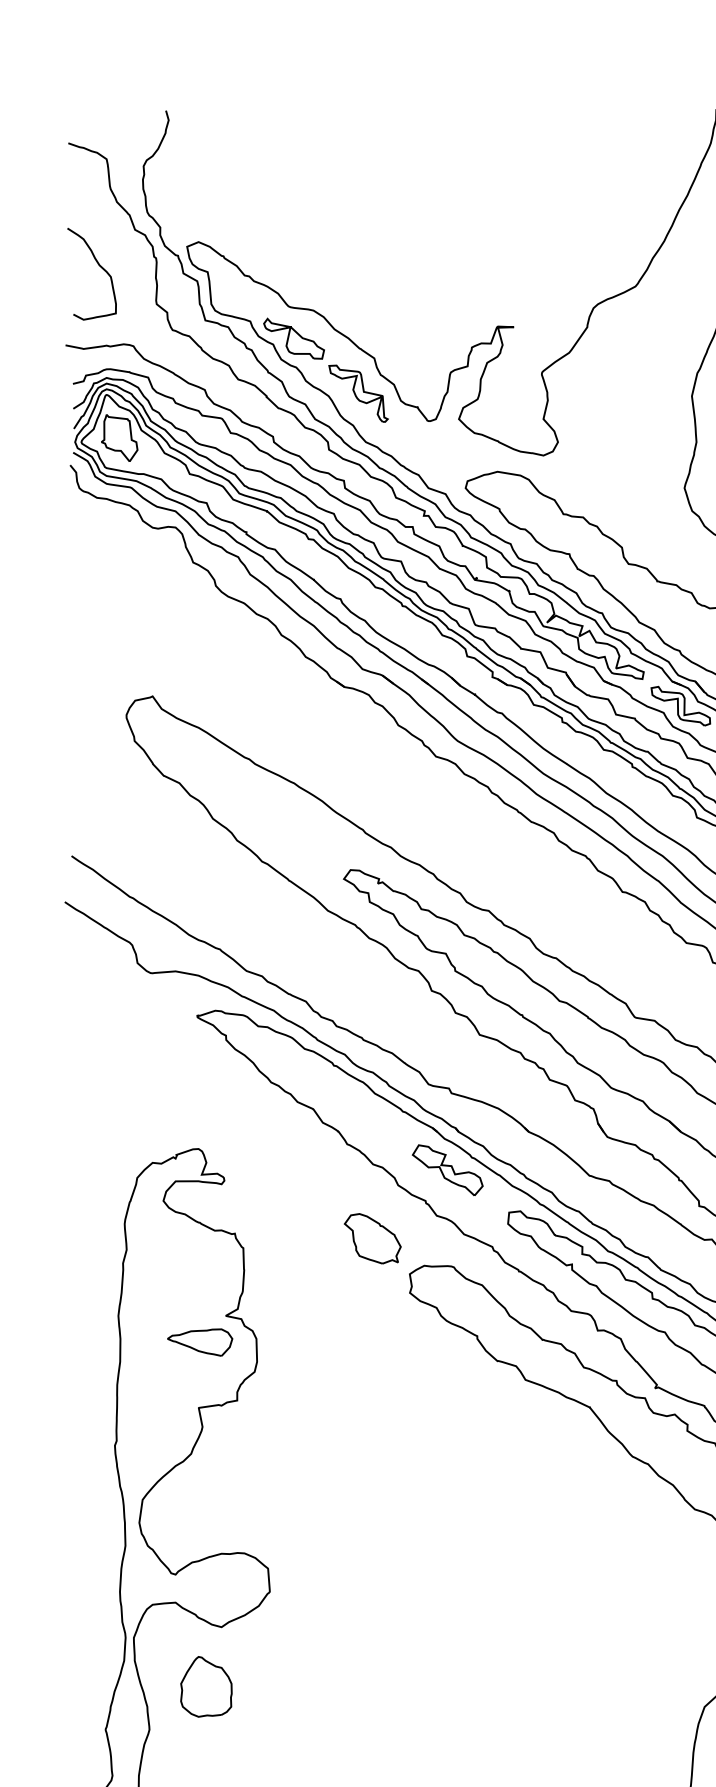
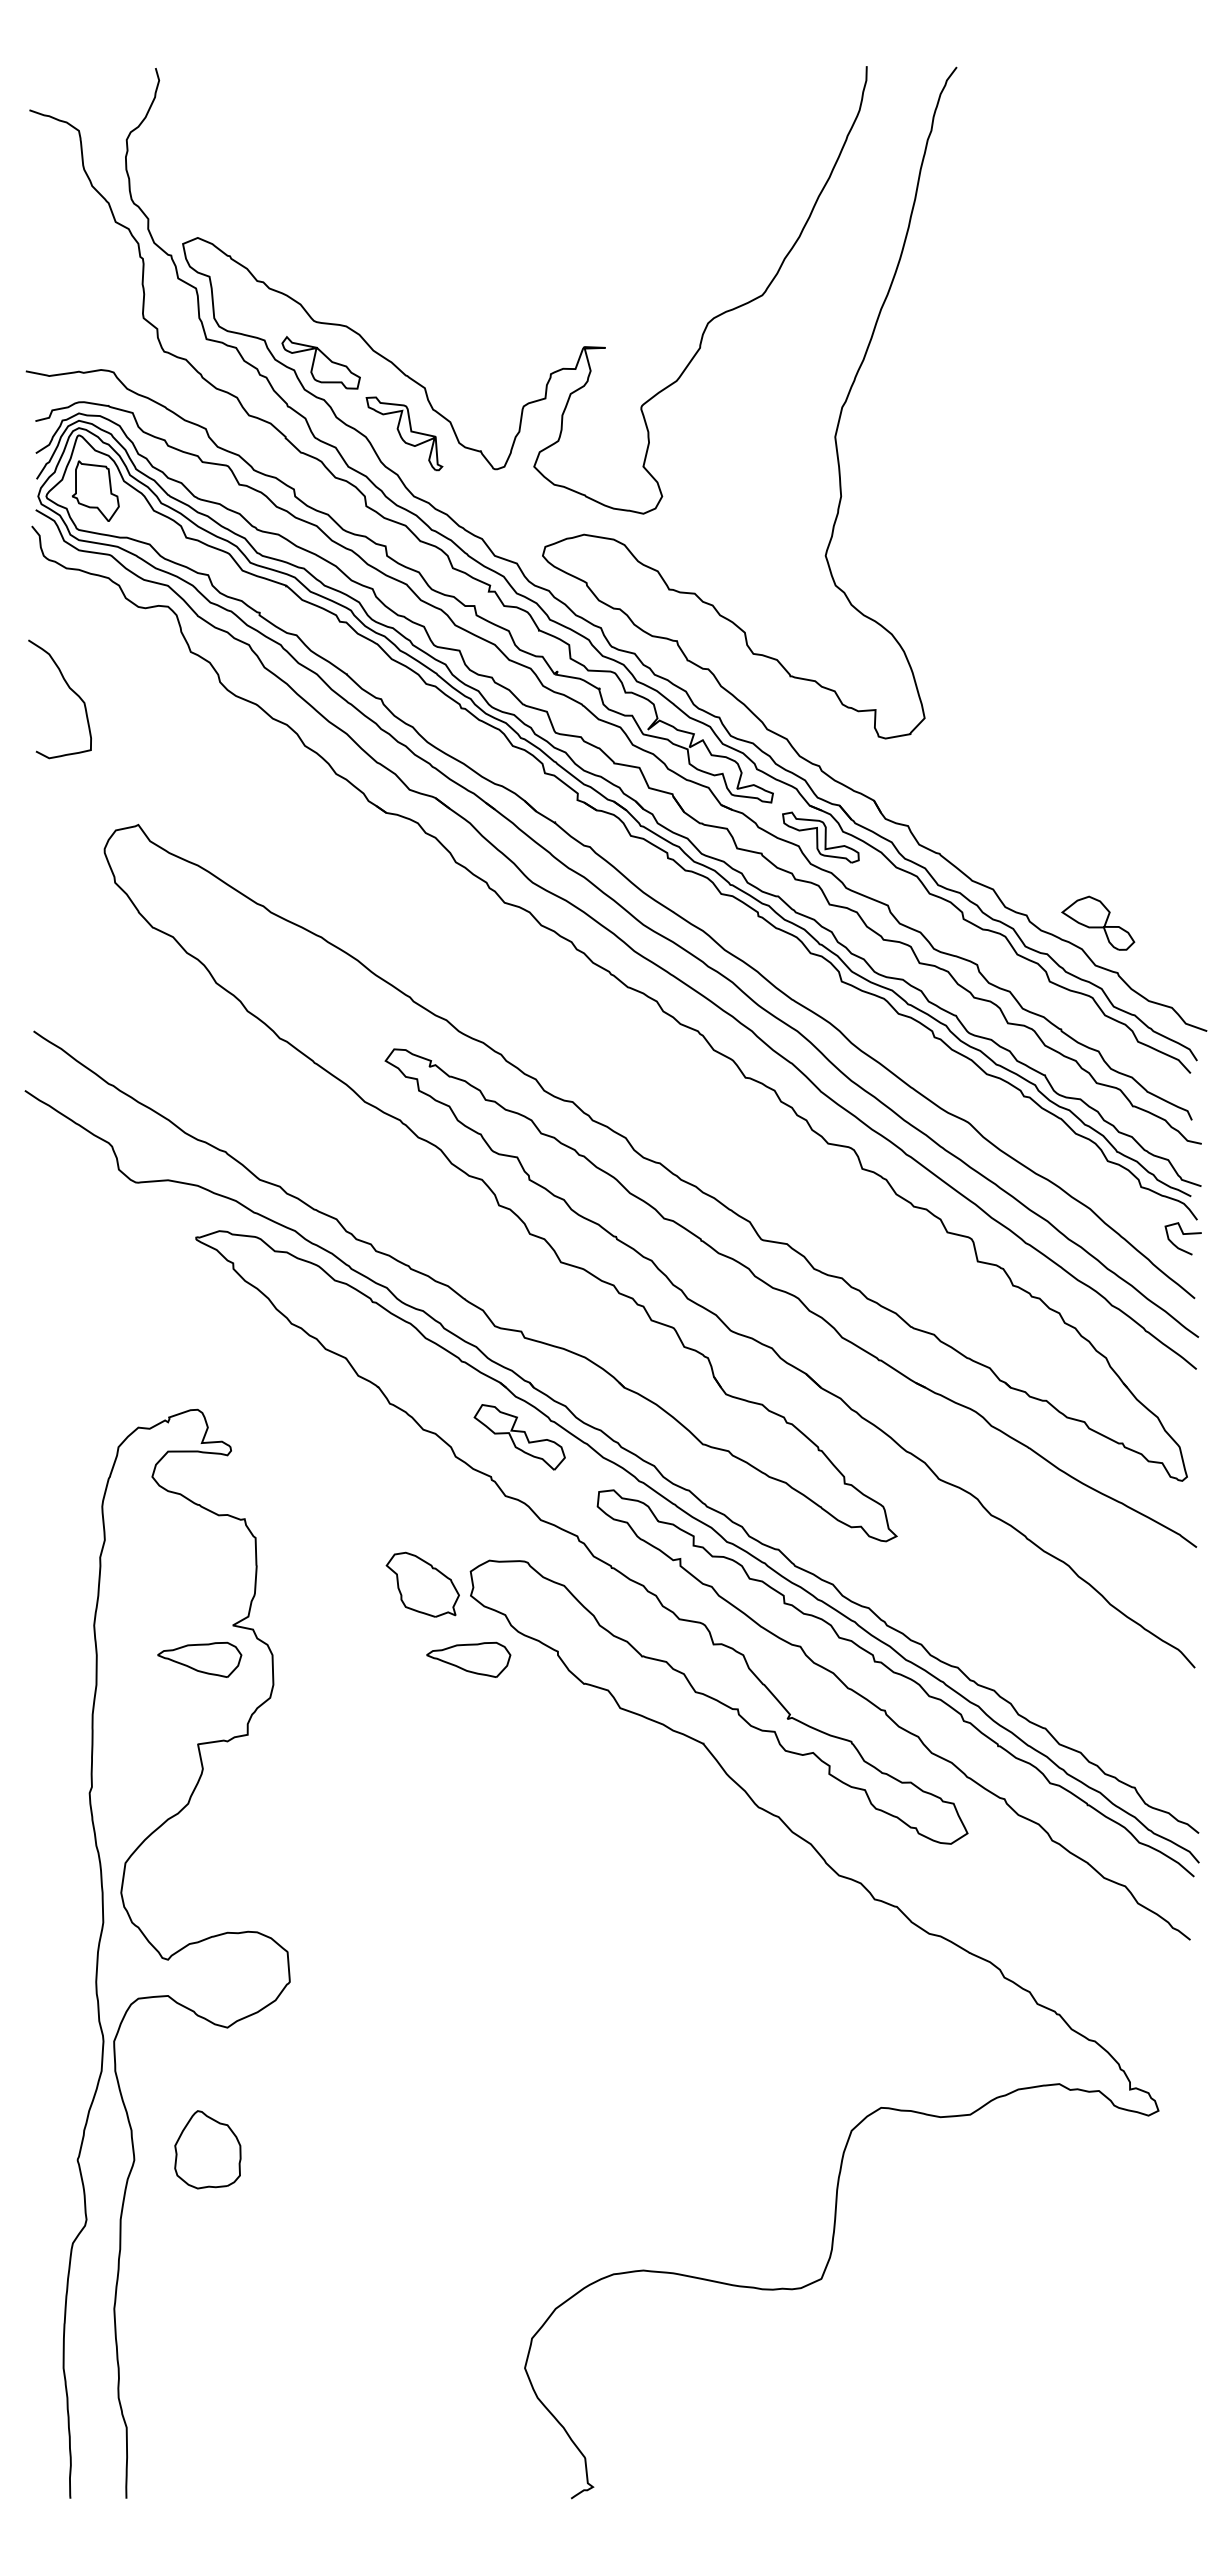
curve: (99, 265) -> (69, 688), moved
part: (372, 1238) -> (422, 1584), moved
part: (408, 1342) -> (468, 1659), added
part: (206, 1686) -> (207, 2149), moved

---

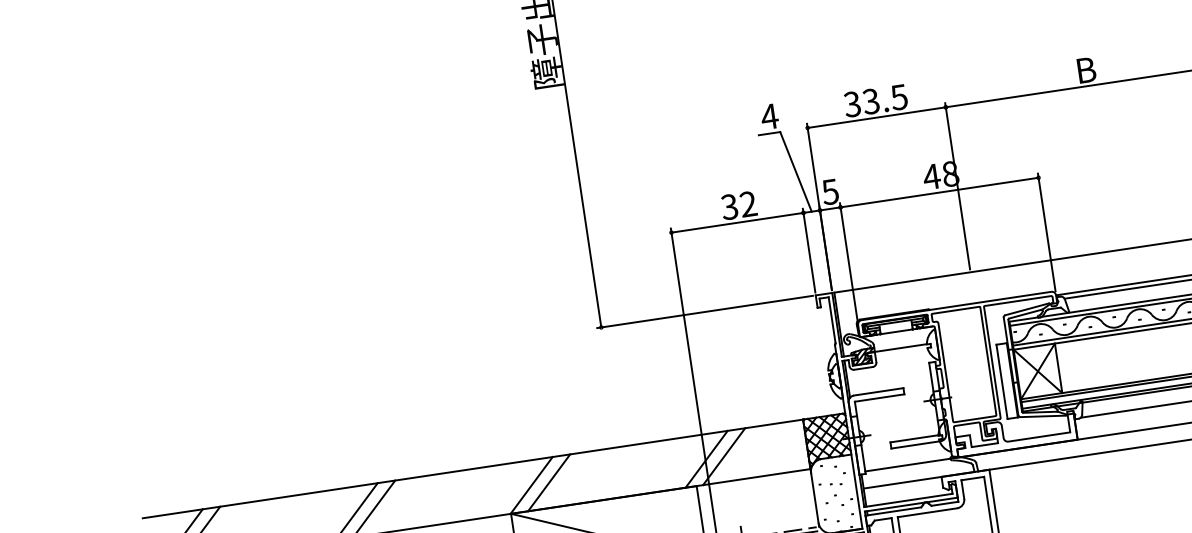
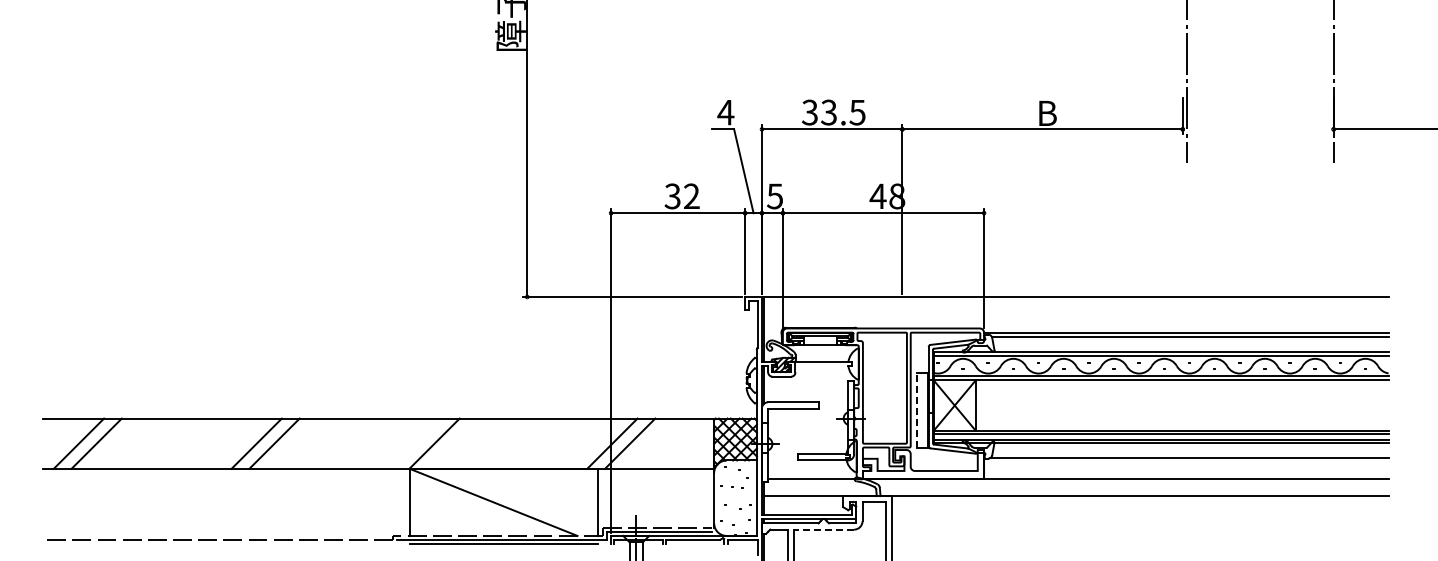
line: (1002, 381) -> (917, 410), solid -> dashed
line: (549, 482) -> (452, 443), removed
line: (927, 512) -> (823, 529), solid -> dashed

...

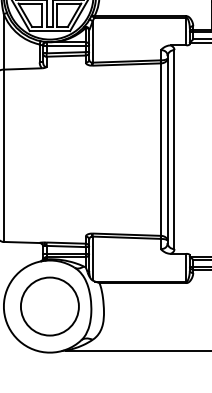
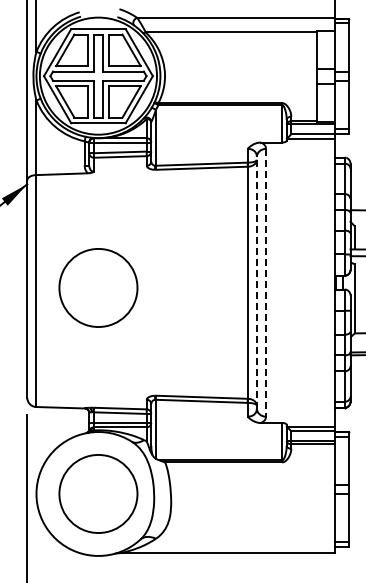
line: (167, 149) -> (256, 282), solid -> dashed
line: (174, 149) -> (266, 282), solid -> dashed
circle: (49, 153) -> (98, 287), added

### WHAT TO DO
Could you set down, exactly as written, the lines above between the one holding "curve: (99, 265) -> (69, 688), moved" and the one holding "part: (206, 1686) -> (207, 2149), moved", inclusive, and nothing more?

### PROBLEM SOLUTION
curve: (99, 265) -> (69, 688), moved
part: (372, 1238) -> (422, 1584), moved
part: (408, 1342) -> (468, 1659), added
part: (206, 1686) -> (207, 2149), moved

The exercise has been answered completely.